JOB: Would you find each line in the entries below with the string "begin" and copy it?

[Entries taken from a collection]
== Segment start ==
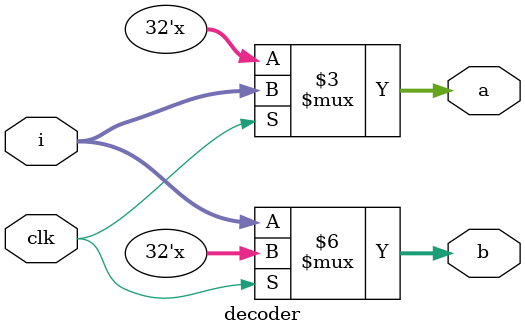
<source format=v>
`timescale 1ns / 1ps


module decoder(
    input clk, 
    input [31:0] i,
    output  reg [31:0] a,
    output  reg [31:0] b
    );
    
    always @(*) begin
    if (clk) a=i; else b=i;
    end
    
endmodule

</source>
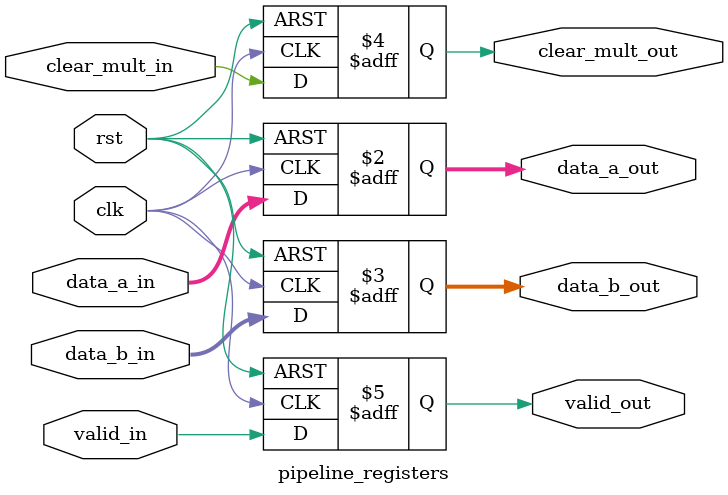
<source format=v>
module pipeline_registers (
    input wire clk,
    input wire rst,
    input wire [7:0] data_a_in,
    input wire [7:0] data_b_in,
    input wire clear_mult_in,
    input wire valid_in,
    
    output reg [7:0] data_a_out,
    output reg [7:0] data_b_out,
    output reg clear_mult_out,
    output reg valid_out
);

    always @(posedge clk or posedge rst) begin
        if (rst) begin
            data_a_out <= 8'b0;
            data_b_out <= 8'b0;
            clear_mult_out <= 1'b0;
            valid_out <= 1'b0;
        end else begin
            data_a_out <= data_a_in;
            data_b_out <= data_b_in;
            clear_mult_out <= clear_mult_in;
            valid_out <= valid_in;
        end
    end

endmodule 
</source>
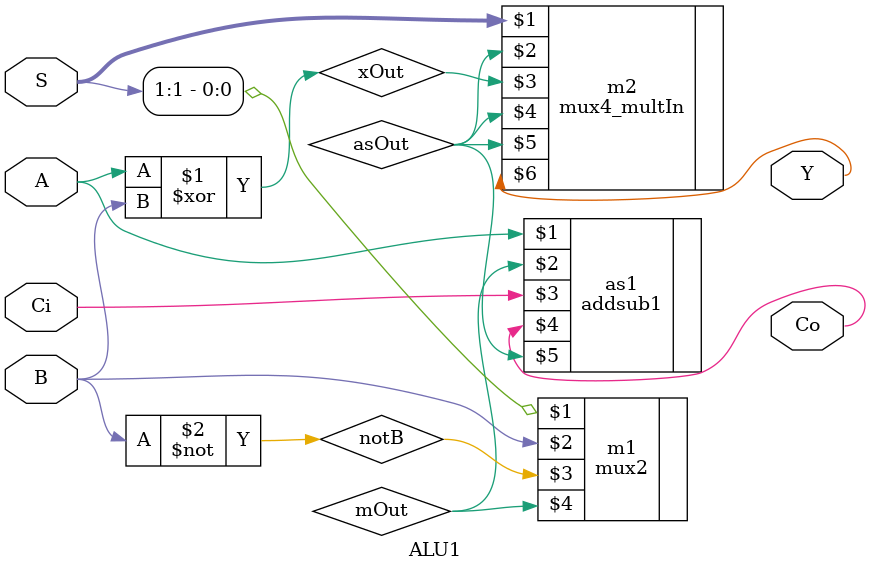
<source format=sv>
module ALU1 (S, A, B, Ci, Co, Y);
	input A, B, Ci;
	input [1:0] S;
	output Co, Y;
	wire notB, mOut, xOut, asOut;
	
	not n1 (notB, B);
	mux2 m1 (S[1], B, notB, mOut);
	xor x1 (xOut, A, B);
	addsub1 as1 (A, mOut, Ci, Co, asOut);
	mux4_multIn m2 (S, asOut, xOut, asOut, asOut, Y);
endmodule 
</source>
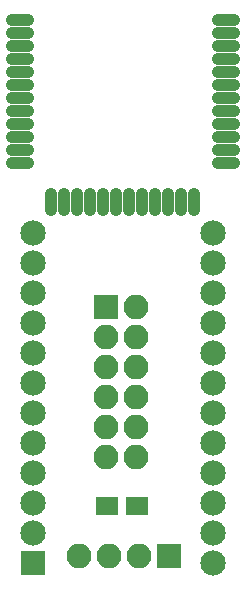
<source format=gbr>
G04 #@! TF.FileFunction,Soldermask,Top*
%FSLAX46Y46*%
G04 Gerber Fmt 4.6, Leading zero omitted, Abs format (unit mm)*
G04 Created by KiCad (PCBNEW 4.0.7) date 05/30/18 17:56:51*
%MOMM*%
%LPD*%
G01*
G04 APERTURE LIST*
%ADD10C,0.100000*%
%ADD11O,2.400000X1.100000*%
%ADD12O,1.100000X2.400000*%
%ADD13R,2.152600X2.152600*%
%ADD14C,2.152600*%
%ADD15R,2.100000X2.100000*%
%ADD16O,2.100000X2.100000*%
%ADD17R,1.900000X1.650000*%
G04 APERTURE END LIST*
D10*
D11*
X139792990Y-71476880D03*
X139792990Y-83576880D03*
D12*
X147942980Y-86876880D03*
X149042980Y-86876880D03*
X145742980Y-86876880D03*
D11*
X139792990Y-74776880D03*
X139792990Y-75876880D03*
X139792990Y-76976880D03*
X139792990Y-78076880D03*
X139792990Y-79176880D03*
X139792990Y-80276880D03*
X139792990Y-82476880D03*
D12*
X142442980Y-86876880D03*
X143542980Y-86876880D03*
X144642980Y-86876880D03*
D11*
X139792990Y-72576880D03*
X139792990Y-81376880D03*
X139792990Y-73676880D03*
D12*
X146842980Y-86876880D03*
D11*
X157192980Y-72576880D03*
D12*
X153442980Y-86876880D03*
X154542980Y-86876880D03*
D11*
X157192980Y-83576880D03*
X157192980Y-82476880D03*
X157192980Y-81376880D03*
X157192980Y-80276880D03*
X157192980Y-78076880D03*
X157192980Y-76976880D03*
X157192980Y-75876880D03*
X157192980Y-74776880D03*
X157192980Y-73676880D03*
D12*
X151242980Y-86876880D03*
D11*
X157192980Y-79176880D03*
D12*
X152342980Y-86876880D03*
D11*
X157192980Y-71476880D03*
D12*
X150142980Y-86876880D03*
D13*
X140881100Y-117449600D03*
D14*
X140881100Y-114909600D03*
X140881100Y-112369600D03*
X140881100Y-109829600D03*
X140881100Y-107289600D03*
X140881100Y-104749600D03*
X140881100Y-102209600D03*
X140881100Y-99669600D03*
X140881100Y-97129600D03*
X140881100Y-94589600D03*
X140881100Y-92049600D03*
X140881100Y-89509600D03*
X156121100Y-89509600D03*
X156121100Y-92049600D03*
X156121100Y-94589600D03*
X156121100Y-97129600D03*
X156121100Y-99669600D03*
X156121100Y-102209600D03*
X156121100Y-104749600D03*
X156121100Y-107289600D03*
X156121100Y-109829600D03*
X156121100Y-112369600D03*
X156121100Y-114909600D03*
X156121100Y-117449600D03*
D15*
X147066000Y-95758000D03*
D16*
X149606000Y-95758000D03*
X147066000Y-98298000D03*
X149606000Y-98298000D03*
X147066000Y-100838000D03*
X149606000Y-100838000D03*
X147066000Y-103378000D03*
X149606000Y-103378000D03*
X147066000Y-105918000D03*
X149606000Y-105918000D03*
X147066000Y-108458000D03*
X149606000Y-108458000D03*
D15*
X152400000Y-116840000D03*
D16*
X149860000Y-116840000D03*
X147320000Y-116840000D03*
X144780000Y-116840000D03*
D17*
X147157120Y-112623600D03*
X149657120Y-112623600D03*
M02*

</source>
== Segment end ==
TASK OUTPUT:
    always @(*) begin
    always @(posedge clk or posedge rst) begin
        if (rst) begin
        end else begin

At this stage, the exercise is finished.